The law applicable to identification testimony and charge of the court thereon is found in Commonwealth v. Kloiber, 378 Pa. 412, 424, 106 A.2d 820, 826 (1954), cert. denied 348 U.S. 875, 75 S. Ct. 112, 99 L. Ed. 688, and frequently has been cited and followed. Mr. Justice BELL, speaking for the unanimous court, therein stated that testimony as to identification need not be received by the jury with caution and indeed may be treated as the statement of a fact where (1) the witness had an opportunity to observe the assailant clearly, (2) the witness is positive in his identification, (3) the witness' identification testimony is not weakened by prior failure to identify, and (4) the witness' testimony remains positive and unqualified even after cross-examination. However, if any one of these four conditions is not met, "the accuracy of the identification is so doubtful that the court should warn the jury that the testimony as to identity must be received with caution."
We are of the opinion that two of the above criteria were not fulfilled in this case and that, therefore, the defendant was entitled to a cautionary instruction in the charge of the court on the question of the identification testimony of Miss Pinter. At the time of the robbery Miss Pinter had only three to five minutes to observe the robber and then only below the eyes. She failed to identify positively the defendant on the first occasion that she had the full opportunity to do so. The jury should have been instructed that they were to receive this evidence and testimony with caution and that they were to scrutinize it carefully because (1) the witness did not have an opportunity to observe the robber clearly and (2) the witness' testimony was weakened by a prior failure to identify. The absence of such an instruction in this case constituted prejudicial error. We do not hold conclusive the fact that the defendant in his Point for Charge No. 3 did not request a specific cautionary instruction since, in the circumstances, the need for the instruction arose independent of a request for charge; however, the entire tenor of the requested instruction was cautionary because of its phrasing and the particular items of evidence mentioned therein.

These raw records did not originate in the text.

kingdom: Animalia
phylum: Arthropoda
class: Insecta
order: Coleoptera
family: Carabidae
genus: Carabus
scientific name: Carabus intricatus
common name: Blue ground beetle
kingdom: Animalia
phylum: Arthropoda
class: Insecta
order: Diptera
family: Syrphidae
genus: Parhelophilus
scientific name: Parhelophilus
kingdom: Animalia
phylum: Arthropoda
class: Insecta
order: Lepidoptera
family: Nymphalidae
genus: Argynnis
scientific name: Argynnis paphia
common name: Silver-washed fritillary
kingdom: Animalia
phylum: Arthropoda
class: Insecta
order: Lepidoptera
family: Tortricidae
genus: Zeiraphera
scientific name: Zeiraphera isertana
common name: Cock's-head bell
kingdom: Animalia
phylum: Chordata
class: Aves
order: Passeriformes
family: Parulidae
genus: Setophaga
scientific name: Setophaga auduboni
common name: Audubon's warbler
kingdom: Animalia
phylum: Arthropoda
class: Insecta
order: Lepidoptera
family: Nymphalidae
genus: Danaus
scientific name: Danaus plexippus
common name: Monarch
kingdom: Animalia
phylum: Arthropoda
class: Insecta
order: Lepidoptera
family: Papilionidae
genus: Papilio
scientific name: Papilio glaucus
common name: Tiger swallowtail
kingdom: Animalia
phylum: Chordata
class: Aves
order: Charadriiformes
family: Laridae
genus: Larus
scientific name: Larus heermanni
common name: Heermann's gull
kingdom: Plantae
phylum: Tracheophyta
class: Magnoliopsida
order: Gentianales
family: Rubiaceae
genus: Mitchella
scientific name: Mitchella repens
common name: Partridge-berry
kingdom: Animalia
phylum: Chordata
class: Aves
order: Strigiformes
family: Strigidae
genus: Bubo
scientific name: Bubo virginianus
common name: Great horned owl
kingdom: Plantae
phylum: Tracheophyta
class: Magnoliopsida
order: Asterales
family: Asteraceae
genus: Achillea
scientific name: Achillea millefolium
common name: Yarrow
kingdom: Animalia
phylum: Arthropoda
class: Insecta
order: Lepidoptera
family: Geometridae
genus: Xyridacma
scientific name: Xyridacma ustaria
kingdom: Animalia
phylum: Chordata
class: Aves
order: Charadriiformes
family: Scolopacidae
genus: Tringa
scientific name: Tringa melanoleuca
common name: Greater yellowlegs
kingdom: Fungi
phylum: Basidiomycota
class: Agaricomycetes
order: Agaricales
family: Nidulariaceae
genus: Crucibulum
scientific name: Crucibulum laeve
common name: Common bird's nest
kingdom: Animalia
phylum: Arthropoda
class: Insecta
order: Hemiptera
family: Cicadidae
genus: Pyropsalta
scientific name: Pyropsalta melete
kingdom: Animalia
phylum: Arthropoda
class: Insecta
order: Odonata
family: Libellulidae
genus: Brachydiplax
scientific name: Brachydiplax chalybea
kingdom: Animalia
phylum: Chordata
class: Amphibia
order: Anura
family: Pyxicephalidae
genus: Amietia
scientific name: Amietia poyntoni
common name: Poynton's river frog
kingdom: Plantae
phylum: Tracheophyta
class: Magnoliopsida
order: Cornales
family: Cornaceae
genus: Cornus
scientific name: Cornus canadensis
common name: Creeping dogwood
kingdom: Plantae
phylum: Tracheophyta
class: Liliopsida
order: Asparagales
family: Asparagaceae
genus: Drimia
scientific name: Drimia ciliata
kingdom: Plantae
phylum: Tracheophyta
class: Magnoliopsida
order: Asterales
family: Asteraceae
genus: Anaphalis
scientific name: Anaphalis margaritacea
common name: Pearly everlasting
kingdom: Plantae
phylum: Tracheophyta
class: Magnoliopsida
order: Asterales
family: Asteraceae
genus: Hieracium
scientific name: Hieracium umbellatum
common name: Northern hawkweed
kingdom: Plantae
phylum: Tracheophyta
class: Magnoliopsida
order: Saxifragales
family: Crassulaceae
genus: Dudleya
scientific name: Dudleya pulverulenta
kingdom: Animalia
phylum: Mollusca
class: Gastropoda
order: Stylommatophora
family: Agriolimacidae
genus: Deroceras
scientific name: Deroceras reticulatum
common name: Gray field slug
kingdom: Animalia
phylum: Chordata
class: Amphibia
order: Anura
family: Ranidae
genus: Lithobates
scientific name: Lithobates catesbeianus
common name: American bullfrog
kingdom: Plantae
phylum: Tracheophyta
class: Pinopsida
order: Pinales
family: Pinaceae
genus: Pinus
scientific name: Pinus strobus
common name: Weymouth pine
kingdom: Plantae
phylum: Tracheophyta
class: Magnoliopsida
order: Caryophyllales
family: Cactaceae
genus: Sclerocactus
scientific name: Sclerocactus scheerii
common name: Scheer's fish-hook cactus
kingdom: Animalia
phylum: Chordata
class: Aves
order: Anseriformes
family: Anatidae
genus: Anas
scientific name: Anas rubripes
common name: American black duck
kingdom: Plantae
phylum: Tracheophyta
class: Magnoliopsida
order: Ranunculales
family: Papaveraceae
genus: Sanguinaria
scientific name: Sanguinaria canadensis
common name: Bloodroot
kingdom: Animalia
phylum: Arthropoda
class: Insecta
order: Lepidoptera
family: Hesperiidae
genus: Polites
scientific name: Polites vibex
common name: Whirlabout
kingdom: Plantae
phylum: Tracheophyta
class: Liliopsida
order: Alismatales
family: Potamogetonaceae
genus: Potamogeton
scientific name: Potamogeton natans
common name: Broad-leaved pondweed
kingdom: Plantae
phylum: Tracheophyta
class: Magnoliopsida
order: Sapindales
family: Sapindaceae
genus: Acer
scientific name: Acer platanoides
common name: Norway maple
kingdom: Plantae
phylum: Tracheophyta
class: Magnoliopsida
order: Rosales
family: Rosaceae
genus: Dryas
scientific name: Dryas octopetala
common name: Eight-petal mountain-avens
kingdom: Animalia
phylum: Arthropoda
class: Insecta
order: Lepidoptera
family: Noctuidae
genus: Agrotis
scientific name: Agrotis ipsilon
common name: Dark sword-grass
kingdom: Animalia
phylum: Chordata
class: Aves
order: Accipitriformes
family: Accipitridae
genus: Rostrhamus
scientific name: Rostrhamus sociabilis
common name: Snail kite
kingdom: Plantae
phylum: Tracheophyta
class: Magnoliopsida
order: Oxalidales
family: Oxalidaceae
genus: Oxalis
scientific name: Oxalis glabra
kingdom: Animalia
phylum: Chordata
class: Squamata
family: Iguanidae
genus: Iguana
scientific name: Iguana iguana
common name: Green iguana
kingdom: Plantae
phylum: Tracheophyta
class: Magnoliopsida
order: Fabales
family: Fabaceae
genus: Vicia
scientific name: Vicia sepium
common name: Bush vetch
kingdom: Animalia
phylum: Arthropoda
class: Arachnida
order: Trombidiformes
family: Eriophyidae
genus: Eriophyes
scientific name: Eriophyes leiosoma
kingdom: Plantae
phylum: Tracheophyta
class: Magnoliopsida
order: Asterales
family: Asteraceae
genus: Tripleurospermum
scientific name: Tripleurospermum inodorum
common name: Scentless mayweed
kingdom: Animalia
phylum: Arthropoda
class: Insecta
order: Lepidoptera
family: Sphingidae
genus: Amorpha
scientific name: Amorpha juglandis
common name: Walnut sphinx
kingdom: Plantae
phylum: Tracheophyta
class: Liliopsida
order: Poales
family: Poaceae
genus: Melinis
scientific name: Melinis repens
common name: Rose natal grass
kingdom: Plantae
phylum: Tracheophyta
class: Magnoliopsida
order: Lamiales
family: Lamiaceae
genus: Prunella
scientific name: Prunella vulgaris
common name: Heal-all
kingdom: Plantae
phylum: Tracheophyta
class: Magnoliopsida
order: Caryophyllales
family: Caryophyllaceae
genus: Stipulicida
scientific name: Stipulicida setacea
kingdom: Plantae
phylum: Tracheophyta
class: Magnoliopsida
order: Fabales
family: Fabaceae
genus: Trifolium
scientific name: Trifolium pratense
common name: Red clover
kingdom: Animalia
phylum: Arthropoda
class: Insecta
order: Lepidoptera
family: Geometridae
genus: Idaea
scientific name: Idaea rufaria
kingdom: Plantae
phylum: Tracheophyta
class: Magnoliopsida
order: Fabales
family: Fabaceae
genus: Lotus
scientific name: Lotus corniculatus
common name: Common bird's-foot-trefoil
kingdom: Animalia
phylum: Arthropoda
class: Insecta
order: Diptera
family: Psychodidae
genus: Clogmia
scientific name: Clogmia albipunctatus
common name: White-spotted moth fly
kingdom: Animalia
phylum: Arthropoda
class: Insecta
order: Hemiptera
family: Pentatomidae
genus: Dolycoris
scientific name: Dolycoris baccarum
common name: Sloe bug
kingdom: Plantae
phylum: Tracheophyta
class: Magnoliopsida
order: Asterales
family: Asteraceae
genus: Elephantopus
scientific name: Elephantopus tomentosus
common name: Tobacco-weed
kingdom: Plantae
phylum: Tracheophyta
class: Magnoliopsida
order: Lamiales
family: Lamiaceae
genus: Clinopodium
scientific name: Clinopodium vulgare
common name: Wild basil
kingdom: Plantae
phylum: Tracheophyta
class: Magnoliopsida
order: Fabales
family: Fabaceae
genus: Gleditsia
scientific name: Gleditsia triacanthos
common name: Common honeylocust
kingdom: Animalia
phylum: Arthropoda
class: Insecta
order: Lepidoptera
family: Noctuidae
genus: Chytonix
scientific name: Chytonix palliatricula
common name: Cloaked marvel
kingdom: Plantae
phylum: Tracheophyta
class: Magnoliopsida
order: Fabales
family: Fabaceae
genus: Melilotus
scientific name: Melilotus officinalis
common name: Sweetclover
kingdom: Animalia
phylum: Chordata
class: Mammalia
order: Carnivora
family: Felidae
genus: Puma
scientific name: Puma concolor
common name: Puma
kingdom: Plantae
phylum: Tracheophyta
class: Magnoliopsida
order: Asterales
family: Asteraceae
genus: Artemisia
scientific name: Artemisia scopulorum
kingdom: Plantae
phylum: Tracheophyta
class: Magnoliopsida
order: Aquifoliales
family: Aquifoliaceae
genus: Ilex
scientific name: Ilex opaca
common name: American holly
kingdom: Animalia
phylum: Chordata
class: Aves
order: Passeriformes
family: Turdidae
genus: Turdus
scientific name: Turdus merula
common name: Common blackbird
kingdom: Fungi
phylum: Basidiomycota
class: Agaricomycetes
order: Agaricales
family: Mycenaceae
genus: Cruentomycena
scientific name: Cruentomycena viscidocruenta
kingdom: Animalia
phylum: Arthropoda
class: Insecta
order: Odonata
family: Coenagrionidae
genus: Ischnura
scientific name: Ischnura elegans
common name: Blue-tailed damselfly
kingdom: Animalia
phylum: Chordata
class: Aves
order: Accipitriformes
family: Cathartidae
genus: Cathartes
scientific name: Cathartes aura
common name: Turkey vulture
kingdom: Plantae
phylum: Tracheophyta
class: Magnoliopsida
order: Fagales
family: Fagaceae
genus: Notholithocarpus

Judgment of sentence reversed and a new trial ordered.
I concur in the grant of a new trial, but for a different reason. The only point which troubles me is the admission of the written statement of Robert Lee Allen. Called as a witness by the Commonwealth, Allen repudiated this statement in toto. He explained that he had accused appellant out of revenge because of an altercation concerning a girl friend. Allen's written statement was nevertheless permitted, over objection, to be introduced by the Commonwealth as part of its case in chief, and was sent out with the jury. It is my view that this was reversible error.